We're currently evaluating options, but for .NET Serilog is shaping up extremely nicely, and Seq/Logg.ly as log sinks are nice...

Seq is great because you can set up your own instance very near to your servers for low-latency/high-bandwidth logging, which really changes the game in terms of what you can feasibly (perf/financially) log. It also has some decent visualization options, and it's got some great integrations, with a decent plugin architecture to create your own real-time log processing code.

Logg.ly has some amazing GUI/search options.

We've been using Serilog/Seq and we're extremely happy with it. I'm a little surprised that you didn't mention the buzzword "Structured Logging", which is the special sauce that makes Serilog stand out. Instead of concatenating strings with values, you assign keywords to values which you can later search on. For example,

Log.Info("Customer# {customerNumber} completed transaction {transactionId}", customerNumber, transactionId);

Then using the Seq log viewer you can simply click on "transactionId" in the log line and filter by "transactionId = 456" or whatever. It's one of the most exciting advancements I've seen in the .Net logging world.

EDIT: I realized I didn't really answer OPs question regarding space. If you used Serilog, you can set up different sinks to export to, with different options. For example, you could send all your logs to mongodb, and just recent 1 week rolling logs to the Seq server.

When I've heard "structured logging" used, it has been in the context of much more key-value pairs than just having keywords next to values, e.g.

    Log.Info("customerNum={customerNumber} transactionId={transactionId} state=completed", cN, tID)
or the ever popular logstash-y format:

    Log.Info(LogState.Add("state", "completed").Add("customerId", customerId).Add("transactionId", transactionId));
where `LogState` would build up a key-value dict and its `ToString` would emit the logstash JSON format.

I guess the version that works best depends on the tool that is consuming the log text.

In the end, serilog, depending on the sink, makes your log look like the template, and attaches the meta data of your template variable names and replacement values to the message itself.
Are you able to use Serilog for metrics in addition to application events?

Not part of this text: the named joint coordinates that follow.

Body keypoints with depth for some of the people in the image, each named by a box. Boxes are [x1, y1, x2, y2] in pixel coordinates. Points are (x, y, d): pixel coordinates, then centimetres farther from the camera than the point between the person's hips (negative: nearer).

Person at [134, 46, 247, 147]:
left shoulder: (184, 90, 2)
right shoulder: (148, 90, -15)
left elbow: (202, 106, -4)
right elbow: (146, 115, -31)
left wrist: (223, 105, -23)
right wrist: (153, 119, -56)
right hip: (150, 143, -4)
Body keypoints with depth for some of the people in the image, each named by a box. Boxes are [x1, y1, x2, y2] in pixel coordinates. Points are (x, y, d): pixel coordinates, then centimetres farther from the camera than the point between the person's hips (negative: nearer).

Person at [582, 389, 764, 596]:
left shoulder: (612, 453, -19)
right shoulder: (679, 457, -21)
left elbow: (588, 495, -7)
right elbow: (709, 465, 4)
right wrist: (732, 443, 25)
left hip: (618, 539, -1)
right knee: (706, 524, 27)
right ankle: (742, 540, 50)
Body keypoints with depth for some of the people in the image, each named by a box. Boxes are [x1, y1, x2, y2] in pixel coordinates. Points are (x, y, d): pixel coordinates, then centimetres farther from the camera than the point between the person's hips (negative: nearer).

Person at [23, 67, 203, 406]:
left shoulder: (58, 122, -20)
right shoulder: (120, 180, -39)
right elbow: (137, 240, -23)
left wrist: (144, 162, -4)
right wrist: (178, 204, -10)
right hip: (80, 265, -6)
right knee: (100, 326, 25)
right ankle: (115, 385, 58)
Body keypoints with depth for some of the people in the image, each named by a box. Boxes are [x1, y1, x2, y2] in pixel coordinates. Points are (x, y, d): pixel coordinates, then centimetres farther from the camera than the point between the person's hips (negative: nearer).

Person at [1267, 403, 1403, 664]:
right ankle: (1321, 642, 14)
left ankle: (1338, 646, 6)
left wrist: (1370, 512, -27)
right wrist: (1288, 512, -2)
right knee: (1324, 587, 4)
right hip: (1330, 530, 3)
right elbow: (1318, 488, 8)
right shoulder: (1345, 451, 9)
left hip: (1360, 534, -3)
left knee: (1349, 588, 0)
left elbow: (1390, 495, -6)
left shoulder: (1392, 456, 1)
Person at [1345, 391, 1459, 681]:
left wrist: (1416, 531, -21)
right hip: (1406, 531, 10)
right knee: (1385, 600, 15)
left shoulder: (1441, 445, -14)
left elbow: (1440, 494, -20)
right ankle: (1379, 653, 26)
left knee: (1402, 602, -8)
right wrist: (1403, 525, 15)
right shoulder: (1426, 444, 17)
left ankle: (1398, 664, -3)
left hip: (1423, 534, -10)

I'm thinking something like average time for a method to execute, things like that. And if so, what tools do you use to comb through that data (to determine average execution times, for example).

Right now at work everyone just logs to a single CSV with an inconsistent format and it makes me cringe every time I look at it. It's also really difficult to parse.

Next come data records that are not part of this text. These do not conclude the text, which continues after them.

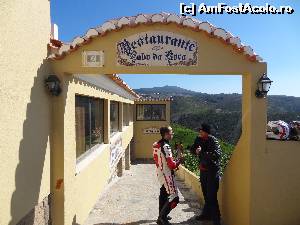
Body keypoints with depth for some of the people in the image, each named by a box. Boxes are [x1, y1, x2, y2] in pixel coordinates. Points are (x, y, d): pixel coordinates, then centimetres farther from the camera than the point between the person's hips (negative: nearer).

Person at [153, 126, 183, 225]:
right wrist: (179, 160, -5)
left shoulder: (157, 144, 5)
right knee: (174, 197, -4)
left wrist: (175, 162, 10)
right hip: (166, 175, -10)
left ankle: (162, 215, 38)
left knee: (164, 194, 23)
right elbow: (171, 165, -23)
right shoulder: (165, 146, -24)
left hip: (161, 173, 10)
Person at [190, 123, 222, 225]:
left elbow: (217, 154, -32)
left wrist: (202, 153, -29)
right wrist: (196, 150, -12)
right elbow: (192, 149, 10)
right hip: (203, 170, 7)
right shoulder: (198, 139, 0)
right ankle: (207, 214, 35)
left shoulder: (213, 140, -18)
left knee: (211, 196, -5)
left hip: (212, 171, -6)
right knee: (206, 194, 19)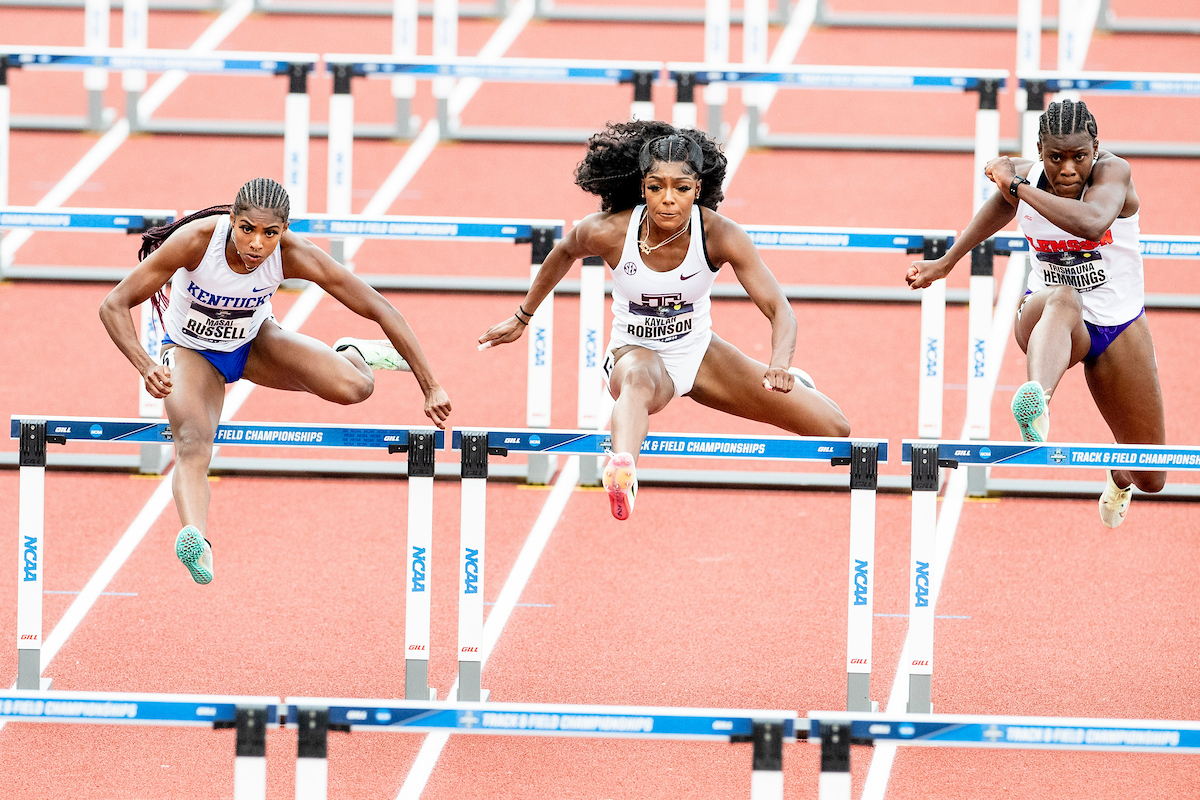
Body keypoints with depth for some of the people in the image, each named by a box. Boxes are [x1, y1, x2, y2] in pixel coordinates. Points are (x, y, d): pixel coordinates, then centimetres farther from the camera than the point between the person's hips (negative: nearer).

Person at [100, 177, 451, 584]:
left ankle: (351, 355, 19)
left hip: (253, 342, 2)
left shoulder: (294, 255, -30)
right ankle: (195, 538, -53)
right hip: (191, 349, -2)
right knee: (191, 446, -31)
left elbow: (379, 309, -24)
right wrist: (146, 367, -48)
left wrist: (431, 388, -24)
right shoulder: (197, 240, -35)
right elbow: (114, 305, -31)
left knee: (354, 387, -18)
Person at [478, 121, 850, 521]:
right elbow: (564, 253, 3)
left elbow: (780, 310, -28)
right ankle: (622, 469, -77)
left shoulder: (721, 235, -24)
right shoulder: (607, 233, -22)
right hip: (636, 353, -2)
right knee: (639, 380, -45)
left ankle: (793, 384, 39)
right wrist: (522, 317, 15)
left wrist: (779, 366, -48)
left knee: (834, 429, 0)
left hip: (699, 351, 2)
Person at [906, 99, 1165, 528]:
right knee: (1063, 299, -44)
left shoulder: (1113, 172, -22)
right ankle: (1036, 402, -77)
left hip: (1118, 326, 0)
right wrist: (946, 263, 18)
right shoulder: (1024, 176, -11)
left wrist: (1018, 186, -39)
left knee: (1150, 480, 5)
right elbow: (1000, 207, 13)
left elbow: (1091, 223, -44)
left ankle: (1119, 475, 48)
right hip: (1049, 316, 0)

I recently used the SerilogMetrics [1] NuGet package to determine the elapsed time between method calls. Worked great, although I couldn't figure out how to use my standard logging config that is carried in the static logging object and had to redefine the seq server I wanted those lines logged to in the class itself. This may have just been unfamiliarity on my part.

Your current way does sound like a headache. If your logging lines are in the standard NLog format, you should be able to drop in serilog without many changes.

[1] https://github.com/serilog-metrics/serilog-metrics

We've evaluated loggly, logentries, splunk, and Seq. The first 3 are fine depending on your logging needs. Seq can handle a TON of events thrown at it, and the latest stuff (~1 day old or so) is extremely accessible. The older stuff takes a little longer to search through though.
We're currently using Splunk (and may move to the ELK stack) for logging, but some types of "application events" are really more useful as metrics. We're using Ganglia for those metrics and limiting application logs to actions that are needed for audit purposes and for warning and error-level application problems.

Using a system like Ganglia (or the Etsy inspired statsd) is an important idea since the OP's original question included how to limit the size of logged data. These systems provide a natural way to aggregate data.

I'd recommend looking at Graylog. It uses Elasticsearch under the hood, surrounds it with an application that focuses on log management specifically. https://www.graylog.org/
Graylog is absolutely brilliant. Storing several TB of data in it, using it for alerting/monitoring (you can configure streams, which you can think of as constrained views of logging data), etc. Highly recommend it.
Is graylog free?
Yes.